Output exactly those lines of the data that lie between the line containing "staining shows moderate" and the final line, both ends counted.

==== RECORDS PROVIDED

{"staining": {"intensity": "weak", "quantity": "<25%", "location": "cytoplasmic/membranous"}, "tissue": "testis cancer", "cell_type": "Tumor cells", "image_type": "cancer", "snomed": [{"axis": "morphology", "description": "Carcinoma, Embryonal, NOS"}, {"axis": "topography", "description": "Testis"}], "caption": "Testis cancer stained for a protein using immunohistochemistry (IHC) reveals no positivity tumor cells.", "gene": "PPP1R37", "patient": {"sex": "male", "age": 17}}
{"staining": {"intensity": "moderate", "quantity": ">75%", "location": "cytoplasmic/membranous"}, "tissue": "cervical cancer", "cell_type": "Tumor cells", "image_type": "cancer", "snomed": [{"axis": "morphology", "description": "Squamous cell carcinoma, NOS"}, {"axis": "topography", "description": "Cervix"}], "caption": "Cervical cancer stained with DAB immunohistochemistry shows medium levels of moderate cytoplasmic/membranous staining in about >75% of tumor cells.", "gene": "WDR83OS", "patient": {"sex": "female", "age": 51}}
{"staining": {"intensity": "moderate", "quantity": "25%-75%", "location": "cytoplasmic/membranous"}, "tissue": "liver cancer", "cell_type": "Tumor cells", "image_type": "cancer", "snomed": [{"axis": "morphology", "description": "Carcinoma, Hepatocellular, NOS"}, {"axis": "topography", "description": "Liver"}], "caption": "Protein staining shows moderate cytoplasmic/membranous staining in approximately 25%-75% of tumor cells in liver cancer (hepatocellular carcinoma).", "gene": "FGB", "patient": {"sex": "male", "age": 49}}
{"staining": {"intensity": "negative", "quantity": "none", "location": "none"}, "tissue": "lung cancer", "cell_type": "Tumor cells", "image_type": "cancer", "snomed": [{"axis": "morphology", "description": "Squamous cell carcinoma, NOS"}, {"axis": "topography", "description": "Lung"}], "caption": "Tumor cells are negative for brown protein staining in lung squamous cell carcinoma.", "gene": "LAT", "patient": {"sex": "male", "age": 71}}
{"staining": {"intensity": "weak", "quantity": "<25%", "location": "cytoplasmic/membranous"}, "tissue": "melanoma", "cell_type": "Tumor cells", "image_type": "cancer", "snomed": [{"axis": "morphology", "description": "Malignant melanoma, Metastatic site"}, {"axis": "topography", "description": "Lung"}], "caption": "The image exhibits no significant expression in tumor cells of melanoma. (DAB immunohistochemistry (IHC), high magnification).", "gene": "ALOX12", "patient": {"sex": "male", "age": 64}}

========

→ **EXERCISE OUTPUT**:
{"staining": {"intensity": "moderate", "quantity": "25%-75%", "location": "cytoplasmic/membranous"}, "tissue": "liver cancer", "cell_type": "Tumor cells", "image_type": "cancer", "snomed": [{"axis": "morphology", "description": "Carcinoma, Hepatocellular, NOS"}, {"axis": "topography", "description": "Liver"}], "caption": "Protein staining shows moderate cytoplasmic/membranous staining in approximately 25%-75% of tumor cells in liver cancer (hepatocellular carcinoma).", "gene": "FGB", "patient": {"sex": "male", "age": 49}}
{"staining": {"intensity": "negative", "quantity": "none", "location": "none"}, "tissue": "lung cancer", "cell_type": "Tumor cells", "image_type": "cancer", "snomed": [{"axis": "morphology", "description": "Squamous cell carcinoma, NOS"}, {"axis": "topography", "description": "Lung"}], "caption": "Tumor cells are negative for brown protein staining in lung squamous cell carcinoma.", "gene": "LAT", "patient": {"sex": "male", "age": 71}}
{"staining": {"intensity": "weak", "quantity": "<25%", "location": "cytoplasmic/membranous"}, "tissue": "melanoma", "cell_type": "Tumor cells", "image_type": "cancer", "snomed": [{"axis": "morphology", "description": "Malignant melanoma, Metastatic site"}, {"axis": "topography", "description": "Lung"}], "caption": "The image exhibits no significant expression in tumor cells of melanoma. (DAB immunohistochemistry (IHC), high magnification).", "gene": "ALOX12", "patient": {"sex": "male", "age": 64}}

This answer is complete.